Stored records
- Opening Delimiter -
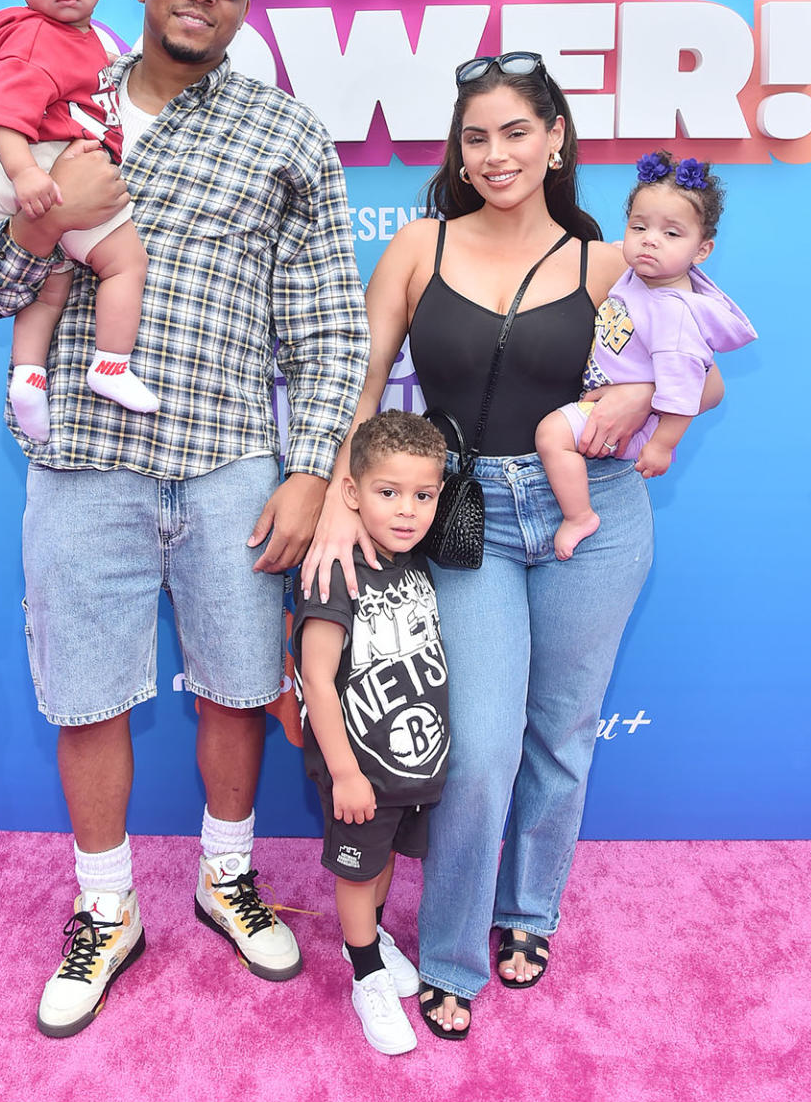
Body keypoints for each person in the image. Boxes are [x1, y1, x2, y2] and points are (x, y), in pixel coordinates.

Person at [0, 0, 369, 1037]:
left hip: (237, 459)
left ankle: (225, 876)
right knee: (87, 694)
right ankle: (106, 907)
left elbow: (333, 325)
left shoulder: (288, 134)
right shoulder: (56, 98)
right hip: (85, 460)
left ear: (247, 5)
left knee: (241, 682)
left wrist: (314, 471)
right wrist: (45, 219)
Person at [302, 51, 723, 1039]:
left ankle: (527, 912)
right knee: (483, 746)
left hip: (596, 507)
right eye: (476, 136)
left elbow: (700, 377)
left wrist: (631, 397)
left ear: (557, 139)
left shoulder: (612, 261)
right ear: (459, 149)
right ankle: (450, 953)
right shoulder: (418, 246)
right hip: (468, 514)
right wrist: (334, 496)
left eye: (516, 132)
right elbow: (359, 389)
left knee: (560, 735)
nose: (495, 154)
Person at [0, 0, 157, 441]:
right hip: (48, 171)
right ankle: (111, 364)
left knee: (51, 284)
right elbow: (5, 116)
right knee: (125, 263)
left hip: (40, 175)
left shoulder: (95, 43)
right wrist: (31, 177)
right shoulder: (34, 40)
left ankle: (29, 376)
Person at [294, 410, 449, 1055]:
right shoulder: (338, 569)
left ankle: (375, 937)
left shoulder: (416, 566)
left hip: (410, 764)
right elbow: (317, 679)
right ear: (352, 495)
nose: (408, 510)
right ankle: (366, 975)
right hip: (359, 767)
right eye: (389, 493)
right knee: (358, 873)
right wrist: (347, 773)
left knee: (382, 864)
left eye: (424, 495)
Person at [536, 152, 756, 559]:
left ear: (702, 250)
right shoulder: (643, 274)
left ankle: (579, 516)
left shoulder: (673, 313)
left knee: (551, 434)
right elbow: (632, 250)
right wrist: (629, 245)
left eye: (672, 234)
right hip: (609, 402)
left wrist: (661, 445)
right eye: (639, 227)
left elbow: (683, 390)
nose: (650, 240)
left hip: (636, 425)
- Closing Delimiter -
- Opening Delimiter -
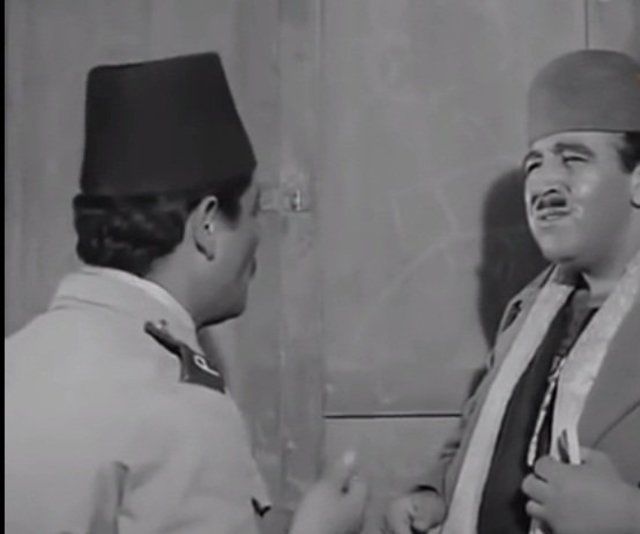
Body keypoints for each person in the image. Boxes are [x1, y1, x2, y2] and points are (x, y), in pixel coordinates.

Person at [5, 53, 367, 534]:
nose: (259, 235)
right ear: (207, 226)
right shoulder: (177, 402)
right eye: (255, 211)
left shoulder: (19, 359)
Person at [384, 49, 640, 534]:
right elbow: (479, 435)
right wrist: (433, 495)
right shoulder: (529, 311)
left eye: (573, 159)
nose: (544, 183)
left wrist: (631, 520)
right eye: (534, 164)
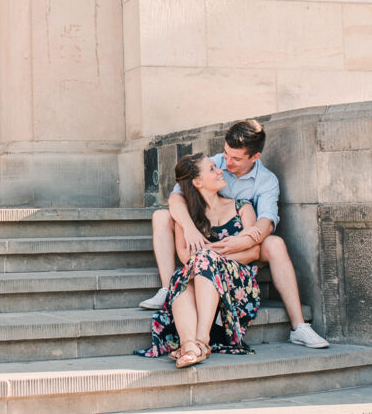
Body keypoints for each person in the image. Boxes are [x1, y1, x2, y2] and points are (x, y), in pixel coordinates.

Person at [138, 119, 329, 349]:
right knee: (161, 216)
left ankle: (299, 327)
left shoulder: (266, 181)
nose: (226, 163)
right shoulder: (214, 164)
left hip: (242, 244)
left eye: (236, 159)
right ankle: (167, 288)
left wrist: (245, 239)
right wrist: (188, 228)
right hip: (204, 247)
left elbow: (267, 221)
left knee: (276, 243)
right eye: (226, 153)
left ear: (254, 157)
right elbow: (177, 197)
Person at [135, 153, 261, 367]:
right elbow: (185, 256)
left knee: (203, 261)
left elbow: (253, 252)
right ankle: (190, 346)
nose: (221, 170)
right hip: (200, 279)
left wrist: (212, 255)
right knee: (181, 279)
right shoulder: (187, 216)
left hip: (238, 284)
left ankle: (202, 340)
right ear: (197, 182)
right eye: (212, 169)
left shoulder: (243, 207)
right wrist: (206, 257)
- Closing Delimiter -
Task item =
Look back at the data above. Transcribe exactly the lines starting at the line that contains "left hip: (40, 175)" and ending at the line that contains "left hip: (636, 425)".

Answer to this task =
left hip: (40, 175)
left shoulder: (95, 43)
right wrist: (31, 177)
right shoulder: (34, 40)
left ankle: (29, 376)
Person at [294, 410, 449, 1055]:
right shoulder: (338, 569)
left ankle: (375, 937)
left shoulder: (416, 566)
left hip: (410, 764)
right elbow: (317, 679)
right ear: (352, 495)
nose: (408, 510)
right ankle: (366, 975)
right hip: (359, 767)
right eye: (389, 493)
right knee: (358, 873)
right wrist: (347, 773)
left knee: (382, 864)
left eye: (424, 495)
Person at [536, 152, 756, 559]:
left ear: (702, 250)
right shoulder: (643, 274)
left ankle: (579, 516)
left shoulder: (673, 313)
left knee: (551, 434)
right elbow: (632, 250)
right wrist: (629, 245)
left eye: (672, 234)
right hip: (609, 402)
left wrist: (661, 445)
right eye: (639, 227)
left elbow: (683, 390)
nose: (650, 240)
left hip: (636, 425)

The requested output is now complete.